Have you ever ordered food online, and the next thing you knew you were stuck deep underground, your house was gone, and your entire community had been mysteriously destroyed? No? Lucky you, because you are probably not a character in Donut County, developed by Ben Esposito and published by Annapurna Interactive.
Donut County tells the story of raccoon BJ, donut shop owner and new face in Donut County, a community primarily inhabited by anthropomorphic animals. Via his online service, BJ presumably delivers donuts. What his customers actually get are donut holes.
How does that work? BJ deploys a mobile hole in the ground which hungrily devours everything it can get hold of, from bushes to rocks to cars, houses and people. The more it absorbs, the more it grows and the larger the objects it can swallow.
It’s best not to question the physics of this process. Initially, your goal is merely to absorb everything, be it nailed to the ground or not. Later on, Donut County introduces puzzles. Filling the hole with hot coals allows you to set certain objects ablaze. An integrated catapult spits objects back out. Water fills the hole temporarily and allows you to transport objects.
Donut County never offers a true challenge, but its gameplay loop is nevertheless highly entertaining. After every level, you can go through all the new objects you have successfully dragged underground, and BJ will make oftentimes hilarious comments about them.
Interestingly, Donut County is story-driven. Most stages are flashbacks, as the game starts with the animals already trapped underground. BJ has to justify his behaviour and we get to know all the characters, their personalities and character flaws and how they became victims of the hole.
Donut County takes potshots at modern technology and social behaviour, and is both hilarious and better told than a silly little puzzle game has any right to be. The quirky characters and their deliveries are enough to carry the entire thing.
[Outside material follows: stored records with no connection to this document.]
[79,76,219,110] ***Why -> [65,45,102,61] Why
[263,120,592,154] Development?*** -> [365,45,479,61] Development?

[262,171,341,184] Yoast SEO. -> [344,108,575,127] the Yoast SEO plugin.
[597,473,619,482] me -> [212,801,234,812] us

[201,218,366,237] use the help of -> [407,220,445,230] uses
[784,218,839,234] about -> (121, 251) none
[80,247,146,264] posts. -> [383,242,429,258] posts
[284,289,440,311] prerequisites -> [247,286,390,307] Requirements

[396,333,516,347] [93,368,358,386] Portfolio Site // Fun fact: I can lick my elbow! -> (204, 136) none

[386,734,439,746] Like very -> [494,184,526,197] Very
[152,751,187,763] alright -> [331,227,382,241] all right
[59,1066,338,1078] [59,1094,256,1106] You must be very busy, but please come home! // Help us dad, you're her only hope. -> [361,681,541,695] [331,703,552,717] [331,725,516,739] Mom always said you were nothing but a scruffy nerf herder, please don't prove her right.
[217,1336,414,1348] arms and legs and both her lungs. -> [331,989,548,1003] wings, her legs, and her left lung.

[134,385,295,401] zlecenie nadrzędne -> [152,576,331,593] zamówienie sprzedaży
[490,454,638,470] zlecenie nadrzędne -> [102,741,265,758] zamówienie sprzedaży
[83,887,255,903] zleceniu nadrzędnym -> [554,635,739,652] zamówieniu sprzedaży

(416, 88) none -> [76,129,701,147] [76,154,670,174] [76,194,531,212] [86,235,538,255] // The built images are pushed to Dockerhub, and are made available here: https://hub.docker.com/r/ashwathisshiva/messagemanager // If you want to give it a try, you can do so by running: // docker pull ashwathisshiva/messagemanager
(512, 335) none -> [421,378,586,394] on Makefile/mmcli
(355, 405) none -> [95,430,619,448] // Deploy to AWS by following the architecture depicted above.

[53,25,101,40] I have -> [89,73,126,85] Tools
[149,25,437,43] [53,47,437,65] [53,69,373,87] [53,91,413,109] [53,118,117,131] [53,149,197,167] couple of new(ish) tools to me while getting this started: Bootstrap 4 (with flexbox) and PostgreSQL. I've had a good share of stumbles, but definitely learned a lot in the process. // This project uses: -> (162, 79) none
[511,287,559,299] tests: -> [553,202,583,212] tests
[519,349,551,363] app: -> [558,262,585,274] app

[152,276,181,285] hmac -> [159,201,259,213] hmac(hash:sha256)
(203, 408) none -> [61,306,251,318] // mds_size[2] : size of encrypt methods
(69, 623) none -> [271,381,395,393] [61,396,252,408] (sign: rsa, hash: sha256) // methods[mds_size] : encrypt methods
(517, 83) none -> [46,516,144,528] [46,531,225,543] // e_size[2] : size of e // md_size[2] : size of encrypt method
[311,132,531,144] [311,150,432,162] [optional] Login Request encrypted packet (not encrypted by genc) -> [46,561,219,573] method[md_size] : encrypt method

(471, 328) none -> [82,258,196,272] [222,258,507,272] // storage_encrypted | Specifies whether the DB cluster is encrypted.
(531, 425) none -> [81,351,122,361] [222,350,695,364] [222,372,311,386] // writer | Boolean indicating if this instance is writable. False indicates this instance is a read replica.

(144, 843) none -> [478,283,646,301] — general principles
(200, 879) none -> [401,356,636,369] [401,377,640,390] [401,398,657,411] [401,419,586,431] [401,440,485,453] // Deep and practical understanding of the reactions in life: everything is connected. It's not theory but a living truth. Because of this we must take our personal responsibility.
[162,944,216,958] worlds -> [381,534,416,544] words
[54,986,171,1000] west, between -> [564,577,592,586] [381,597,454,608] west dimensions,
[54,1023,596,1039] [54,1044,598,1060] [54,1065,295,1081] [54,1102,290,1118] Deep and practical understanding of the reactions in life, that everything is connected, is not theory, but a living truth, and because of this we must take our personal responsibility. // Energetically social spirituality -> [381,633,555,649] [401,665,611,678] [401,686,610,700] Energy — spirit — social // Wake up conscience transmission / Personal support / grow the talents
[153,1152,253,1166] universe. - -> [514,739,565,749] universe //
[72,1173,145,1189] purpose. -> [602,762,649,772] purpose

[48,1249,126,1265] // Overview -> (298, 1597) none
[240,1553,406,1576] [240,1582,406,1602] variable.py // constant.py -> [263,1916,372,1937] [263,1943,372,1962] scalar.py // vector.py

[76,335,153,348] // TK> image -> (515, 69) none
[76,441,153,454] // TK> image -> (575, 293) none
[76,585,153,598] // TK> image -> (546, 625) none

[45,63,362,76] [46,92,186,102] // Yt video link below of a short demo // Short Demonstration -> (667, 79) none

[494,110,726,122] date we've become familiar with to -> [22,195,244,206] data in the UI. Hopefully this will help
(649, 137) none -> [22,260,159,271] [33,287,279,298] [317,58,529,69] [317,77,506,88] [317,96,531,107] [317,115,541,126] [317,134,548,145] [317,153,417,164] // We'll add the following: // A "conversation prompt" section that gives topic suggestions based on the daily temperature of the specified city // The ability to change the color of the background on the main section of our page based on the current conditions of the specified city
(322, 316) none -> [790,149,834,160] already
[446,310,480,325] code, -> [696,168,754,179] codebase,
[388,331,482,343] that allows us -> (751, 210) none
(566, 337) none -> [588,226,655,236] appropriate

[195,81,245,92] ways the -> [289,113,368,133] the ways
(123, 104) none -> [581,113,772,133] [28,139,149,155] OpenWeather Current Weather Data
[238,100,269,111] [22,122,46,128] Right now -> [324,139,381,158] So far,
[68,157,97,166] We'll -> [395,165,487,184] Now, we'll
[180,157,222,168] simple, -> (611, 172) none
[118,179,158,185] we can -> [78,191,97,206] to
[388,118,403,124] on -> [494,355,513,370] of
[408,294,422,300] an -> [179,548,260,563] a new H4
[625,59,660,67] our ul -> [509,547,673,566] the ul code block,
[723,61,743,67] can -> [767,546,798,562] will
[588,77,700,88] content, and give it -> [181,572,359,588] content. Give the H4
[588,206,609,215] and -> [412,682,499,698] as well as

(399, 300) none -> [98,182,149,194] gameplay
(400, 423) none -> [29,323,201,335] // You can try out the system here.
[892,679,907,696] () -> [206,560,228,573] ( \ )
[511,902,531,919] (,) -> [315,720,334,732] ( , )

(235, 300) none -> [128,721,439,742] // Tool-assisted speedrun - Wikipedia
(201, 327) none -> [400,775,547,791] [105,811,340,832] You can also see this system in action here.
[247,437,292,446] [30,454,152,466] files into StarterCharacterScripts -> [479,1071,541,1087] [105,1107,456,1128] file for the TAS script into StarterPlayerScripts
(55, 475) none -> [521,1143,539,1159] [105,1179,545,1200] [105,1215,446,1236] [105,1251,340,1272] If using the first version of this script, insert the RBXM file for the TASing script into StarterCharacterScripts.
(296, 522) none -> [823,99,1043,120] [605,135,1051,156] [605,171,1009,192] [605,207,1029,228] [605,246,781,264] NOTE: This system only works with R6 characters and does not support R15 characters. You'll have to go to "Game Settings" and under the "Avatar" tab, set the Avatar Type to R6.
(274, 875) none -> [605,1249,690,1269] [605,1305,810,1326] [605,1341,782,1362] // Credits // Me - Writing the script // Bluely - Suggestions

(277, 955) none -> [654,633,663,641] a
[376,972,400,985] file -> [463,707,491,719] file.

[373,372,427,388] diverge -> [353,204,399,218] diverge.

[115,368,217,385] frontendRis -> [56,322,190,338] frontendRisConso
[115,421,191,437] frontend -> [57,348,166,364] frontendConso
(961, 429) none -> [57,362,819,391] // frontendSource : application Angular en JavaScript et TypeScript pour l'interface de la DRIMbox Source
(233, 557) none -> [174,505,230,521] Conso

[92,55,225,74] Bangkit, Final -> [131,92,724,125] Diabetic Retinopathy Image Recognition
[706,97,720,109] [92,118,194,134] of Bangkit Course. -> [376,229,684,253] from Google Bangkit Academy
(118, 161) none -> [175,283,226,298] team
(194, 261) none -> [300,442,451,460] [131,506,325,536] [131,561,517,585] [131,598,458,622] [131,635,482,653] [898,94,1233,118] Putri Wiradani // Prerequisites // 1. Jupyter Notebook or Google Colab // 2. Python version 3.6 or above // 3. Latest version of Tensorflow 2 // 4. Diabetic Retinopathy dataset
Towards the end, the plot of Donut County is pretty much out of control, and it will take you only about two hours to get there. This is probably for the better; Donut County ends on a high point and does not overstay its welcome.
Graphically, Donut County offers a colourful cartoonish look that fits it perfectly. All environments are varied, vibrant and full of little details. The soundtrack, with the exception of the victory theme, is nothing special but does its job. Donut County is charming, funny, entertaining and you should play it right now.